Directions for this task
In the data below, find every line that has the string "Kino", and copy it.

Available data
○ ○ ○ ○ ○ ○ ○

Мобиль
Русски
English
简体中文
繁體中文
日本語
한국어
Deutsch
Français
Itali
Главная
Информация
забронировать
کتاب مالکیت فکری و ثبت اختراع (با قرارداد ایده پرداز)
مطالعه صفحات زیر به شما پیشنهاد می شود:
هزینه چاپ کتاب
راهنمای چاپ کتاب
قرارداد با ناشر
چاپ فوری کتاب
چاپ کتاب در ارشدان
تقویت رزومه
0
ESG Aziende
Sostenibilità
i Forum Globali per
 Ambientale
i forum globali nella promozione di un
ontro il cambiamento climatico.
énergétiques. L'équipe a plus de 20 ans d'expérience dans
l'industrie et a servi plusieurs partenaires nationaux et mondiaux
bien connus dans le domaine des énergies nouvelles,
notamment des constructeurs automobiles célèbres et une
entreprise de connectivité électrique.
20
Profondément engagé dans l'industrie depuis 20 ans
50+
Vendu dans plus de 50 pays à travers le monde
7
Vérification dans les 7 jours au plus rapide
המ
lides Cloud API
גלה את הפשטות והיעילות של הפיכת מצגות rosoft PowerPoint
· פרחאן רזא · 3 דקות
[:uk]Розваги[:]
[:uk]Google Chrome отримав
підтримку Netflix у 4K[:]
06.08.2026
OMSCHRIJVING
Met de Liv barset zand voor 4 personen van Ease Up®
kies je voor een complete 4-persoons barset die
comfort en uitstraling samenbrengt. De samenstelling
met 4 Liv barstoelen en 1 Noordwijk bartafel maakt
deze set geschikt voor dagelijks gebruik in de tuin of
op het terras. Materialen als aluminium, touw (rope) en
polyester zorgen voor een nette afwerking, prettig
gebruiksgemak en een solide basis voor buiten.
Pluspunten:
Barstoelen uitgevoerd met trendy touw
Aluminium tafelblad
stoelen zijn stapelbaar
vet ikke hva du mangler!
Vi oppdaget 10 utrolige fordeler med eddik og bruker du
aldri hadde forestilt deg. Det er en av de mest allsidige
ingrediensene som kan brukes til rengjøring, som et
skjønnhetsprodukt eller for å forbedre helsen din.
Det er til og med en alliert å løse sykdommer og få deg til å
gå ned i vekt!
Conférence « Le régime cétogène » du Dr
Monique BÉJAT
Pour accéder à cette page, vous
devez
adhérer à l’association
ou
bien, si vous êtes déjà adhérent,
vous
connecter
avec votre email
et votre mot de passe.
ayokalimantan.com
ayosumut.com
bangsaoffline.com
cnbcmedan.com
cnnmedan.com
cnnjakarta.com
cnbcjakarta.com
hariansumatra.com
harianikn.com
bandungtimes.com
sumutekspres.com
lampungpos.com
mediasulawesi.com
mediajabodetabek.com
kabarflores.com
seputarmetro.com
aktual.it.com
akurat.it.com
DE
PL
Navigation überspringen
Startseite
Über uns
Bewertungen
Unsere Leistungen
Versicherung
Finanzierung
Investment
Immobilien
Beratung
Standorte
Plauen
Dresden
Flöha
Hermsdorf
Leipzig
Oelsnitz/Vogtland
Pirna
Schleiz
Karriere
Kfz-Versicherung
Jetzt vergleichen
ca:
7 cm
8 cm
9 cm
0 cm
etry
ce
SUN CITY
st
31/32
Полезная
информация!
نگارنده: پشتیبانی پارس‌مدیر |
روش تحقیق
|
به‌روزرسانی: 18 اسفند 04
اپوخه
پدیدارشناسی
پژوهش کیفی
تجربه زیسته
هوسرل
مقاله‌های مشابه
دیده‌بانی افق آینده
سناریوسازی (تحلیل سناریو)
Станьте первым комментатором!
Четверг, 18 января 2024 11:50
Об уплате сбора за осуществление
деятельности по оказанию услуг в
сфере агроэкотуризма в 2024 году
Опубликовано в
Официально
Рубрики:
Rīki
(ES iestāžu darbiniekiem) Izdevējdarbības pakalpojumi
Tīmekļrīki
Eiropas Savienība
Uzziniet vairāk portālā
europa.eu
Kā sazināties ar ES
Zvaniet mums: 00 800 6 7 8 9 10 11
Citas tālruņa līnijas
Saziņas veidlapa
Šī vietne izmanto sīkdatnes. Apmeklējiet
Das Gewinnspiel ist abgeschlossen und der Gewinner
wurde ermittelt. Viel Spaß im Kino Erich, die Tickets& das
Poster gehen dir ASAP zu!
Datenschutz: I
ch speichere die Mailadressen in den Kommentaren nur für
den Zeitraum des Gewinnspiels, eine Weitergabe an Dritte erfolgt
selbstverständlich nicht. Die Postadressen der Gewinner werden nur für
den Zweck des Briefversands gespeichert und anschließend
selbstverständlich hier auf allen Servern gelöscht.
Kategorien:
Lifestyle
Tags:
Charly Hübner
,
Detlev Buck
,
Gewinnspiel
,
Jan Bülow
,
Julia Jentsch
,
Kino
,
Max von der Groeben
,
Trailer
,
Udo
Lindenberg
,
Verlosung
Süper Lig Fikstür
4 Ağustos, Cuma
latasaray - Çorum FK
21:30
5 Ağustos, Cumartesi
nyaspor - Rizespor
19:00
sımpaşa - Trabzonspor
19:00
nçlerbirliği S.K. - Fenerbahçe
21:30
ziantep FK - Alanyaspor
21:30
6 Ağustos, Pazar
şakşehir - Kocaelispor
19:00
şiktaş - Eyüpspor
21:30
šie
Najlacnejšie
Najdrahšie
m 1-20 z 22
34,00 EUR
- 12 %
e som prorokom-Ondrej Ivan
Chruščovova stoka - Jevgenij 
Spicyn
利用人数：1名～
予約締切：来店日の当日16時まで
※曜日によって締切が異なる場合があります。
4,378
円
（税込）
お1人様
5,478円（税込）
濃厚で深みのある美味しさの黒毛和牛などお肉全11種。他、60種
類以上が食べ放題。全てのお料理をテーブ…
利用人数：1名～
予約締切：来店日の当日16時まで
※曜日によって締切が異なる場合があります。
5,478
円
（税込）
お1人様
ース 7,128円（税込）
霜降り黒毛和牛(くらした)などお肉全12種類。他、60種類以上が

○ ○ ○ ○ ○ ○ ○

Task output
wurde ermittelt. Viel Spaß im Kino Erich, die Tickets& das
Kino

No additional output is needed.